The U.S. military newspaper Stars and Stripes reported on Tuesday that Yu-Gi-Oh! manga creator Kazuki Takahashi died trying to aid a U.S. Army officer in saving three people who were caught in a riptide at Mermaid’s Grotto in Onna, Okinawa.
U.S. Army Major Robert Bourgeau, a diving instructor, was trying to save an 11-year old girl, her mother, and a U.S. soldier who were trapped in a rip current about 100 meters from shore on July 4. Bourgeau was unaware that Takahashi tried to aid him in the rescue.
Bourgeau said Takahashi entered the water during the rescue, but he did not see Takahashi during the ordeal. Bourgeau’s diving students, whom he had met with just after 2:00 p.m. that day, caught glimpses of Takahashi until he disappeared beneath the waves.
The spokesman for Japan Coast Guard declined to confirm that Takahashi indeed participated in the rescue attempt, but several sworn witness statements provided by the Army detailed his actions that day. Takahashi’s autopsy also concluded that he died of drowning, and that there were no signs of foul play.
Bourgeau was recognized by the U.S Army for saving the three people. His command nominated him in September for the Soldier’s Medal, which recognizes acts of heroism not involving actual conflict with an enemy. Bourgeau said Takahashi is a hero and that “he died trying to save someone else.”
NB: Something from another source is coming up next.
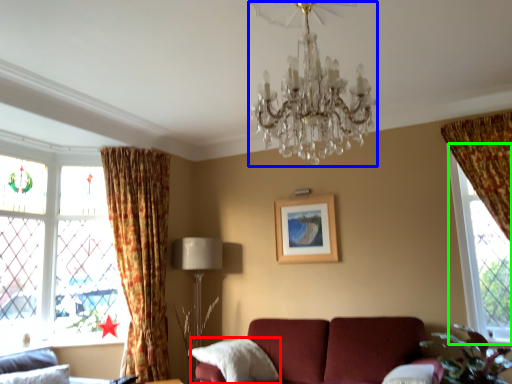
Question: Based on their relative distances, which object is farther from pillow (highlighted by a red box)? Choose from chandelier (highlighted by a blue box) and window (highlighted by a green box).

Choices:
 (A) chandelier
 (B) window

Answer: (A)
Takahashi’s Yu-Gi-Oh! manga ran in Weekly Shonen Jump from 1996 to 2004. The manga launched an international hit franchise that continues to this day with card games, anime, toys, and newer manga series. Takahashi won Comic-Con International’s Inkpot Award in July 2015. The award recognizes individuals for outstanding contributions to comics, science fiction and fantasy, film, television, animation, and fandom.
Takahashi also drew The Comiq manga, which comemmorated the 50th anniversary of Shueisha‘s Weekly Shonen Jump magazine in 2018. Viz Media published the manga digitally. Takahashi drew the Secret Reverse Marvel Comics manga collaboration, which Viz Media also released.